══ Task input
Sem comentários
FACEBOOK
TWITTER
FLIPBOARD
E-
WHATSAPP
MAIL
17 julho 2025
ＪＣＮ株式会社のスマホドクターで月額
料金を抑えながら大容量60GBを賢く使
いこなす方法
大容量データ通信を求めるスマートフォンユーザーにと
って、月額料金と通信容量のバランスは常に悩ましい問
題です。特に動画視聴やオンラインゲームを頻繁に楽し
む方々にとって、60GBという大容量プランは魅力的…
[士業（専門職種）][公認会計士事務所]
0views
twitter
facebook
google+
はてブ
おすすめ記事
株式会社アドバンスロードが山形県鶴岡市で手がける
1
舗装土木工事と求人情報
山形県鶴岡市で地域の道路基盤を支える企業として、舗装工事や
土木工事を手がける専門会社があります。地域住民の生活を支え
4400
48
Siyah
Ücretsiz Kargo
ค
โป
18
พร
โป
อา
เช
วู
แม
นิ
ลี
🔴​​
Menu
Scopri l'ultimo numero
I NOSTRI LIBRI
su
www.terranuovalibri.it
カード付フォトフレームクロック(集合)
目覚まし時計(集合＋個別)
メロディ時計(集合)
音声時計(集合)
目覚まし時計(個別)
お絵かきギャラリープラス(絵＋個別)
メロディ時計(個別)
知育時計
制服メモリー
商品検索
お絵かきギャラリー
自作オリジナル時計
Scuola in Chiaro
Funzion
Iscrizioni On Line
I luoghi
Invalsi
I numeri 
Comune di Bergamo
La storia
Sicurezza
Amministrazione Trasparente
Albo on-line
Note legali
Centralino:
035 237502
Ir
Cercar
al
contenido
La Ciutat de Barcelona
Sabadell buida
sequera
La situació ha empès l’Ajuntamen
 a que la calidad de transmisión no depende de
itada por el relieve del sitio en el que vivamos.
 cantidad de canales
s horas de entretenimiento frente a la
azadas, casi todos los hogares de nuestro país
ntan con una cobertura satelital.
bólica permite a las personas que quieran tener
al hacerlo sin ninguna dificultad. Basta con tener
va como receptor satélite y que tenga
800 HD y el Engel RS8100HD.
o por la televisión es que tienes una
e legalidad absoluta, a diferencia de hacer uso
════
▶ **Task objective**: Please output every line of the listing above as a Markdown table with the columns "Row" and "Line", numbering the rows in order and skipping any blank lines.

▶ **Answer box**:
| Row | Line |
|---|---|
| 1 | Sem comentários |
| 2 | FACEBOOK |
| 3 | TWITTER |
| 4 | FLIPBOARD |
| 5 | E- |
| 6 | WHATSAPP |
| 7 | MAIL |
| 8 | 17 julho 2025 |
| 9 | ＪＣＮ株式会社のスマホドクターで月額 |
| 10 | 料金を抑えながら大容量60GBを賢く使 |
| 11 | いこなす方法 |
| 12 | 大容量データ通信を求めるスマートフォンユーザーにと |
| 13 | って、月額料金と通信容量のバランスは常に悩ましい問 |
| 14 | 題です。特に動画視聴やオンラインゲームを頻繁に楽し |
| 15 | む方々にとって、60GBという大容量プランは魅力的… |
| 16 | [士業（専門職種）][公認会計士事務所] |
| 17 | 0views |
| 18 | twitter |
| 19 | facebook |
| 20 | google+ |
| 21 | はてブ |
| 22 | おすすめ記事 |
| 23 | 株式会社アドバンスロードが山形県鶴岡市で手がける |
| 24 | 1 |
| 25 | 舗装土木工事と求人情報 |
| 26 | 山形県鶴岡市で地域の道路基盤を支える企業として、舗装工事や |
| 27 | 土木工事を手がける専門会社があります。地域住民の生活を支え |
| 28 | 4400 |
| 29 | 48 |
| 30 | Siyah |
| 31 | Ücretsiz Kargo |
| 32 | ค |
| 33 | โป |
| 34 | 18 |
| 35 | พร |
| 36 | โป |
| 37 | อา |
| 38 | เช |
| 39 | วู |
| 40 | แม |
| 41 | นิ |
| 42 | ลี |
| 43 | 🔴​​ |
| 44 | Menu |
| 45 | Scopri l'ultimo numero |
| 46 | I NOSTRI LIBRI |
| 47 | su |
| 48 | www.terranuovalibri.it |
| 49 | カード付フォトフレームクロック(集合) |
| 50 | 目覚まし時計(集合＋個別) |
| 51 | メロディ時計(集合) |
| 52 | 音声時計(集合) |
| 53 | 目覚まし時計(個別) |
| 54 | お絵かきギャラリープラス(絵＋個別) |
| 55 | メロディ時計(個別) |
| 56 | 知育時計 |
| 57 | 制服メモリー |
| 58 | 商品検索 |
| 59 | お絵かきギャラリー |
| 60 | 自作オリジナル時計 |
| 61 | Scuola in Chiaro |
| 62 | Funzion |
| 63 | Iscrizioni On Line |
| 64 | I luoghi |
| 65 | Invalsi |
| 66 | I numeri  |
| 67 | Comune di Bergamo |
| 68 | La storia |
| 69 | Sicurezza |
| 70 | Amministrazione Trasparente |
| 71 | Albo on-line |
| 72 | Note legali |
| 73 | Centralino: |
| 74 | 035 237502 |
| 75 | Ir |
| 76 | Cercar |
| 77 | al |
| 78 | contenido |
| 79 | La Ciutat de Barcelona |
| 80 | Sabadell buida |
| 81 | sequera |
| 82 | La situació ha empès l’Ajuntamen |
| 83 |  a que la calidad de transmisión no depende de |
| 84 | itada por el relieve del sitio en el que vivamos. |
| 85 |  cantidad de canales |
| 86 | s horas de entretenimiento frente a la |
| 87 | azadas, casi todos los hogares de nuestro país |
| 88 | ntan con una cobertura satelital. |
| 89 | bólica permite a las personas que quieran tener |
| 90 | al hacerlo sin ninguna dificultad. Basta con tener |
| 91 | va como receptor satélite y que tenga |
| 92 | 800 HD y el Engel RS8100HD. |
| 93 | o por la televisión es que tienes una |
| 94 | e legalidad absoluta, a diferencia de hacer uso |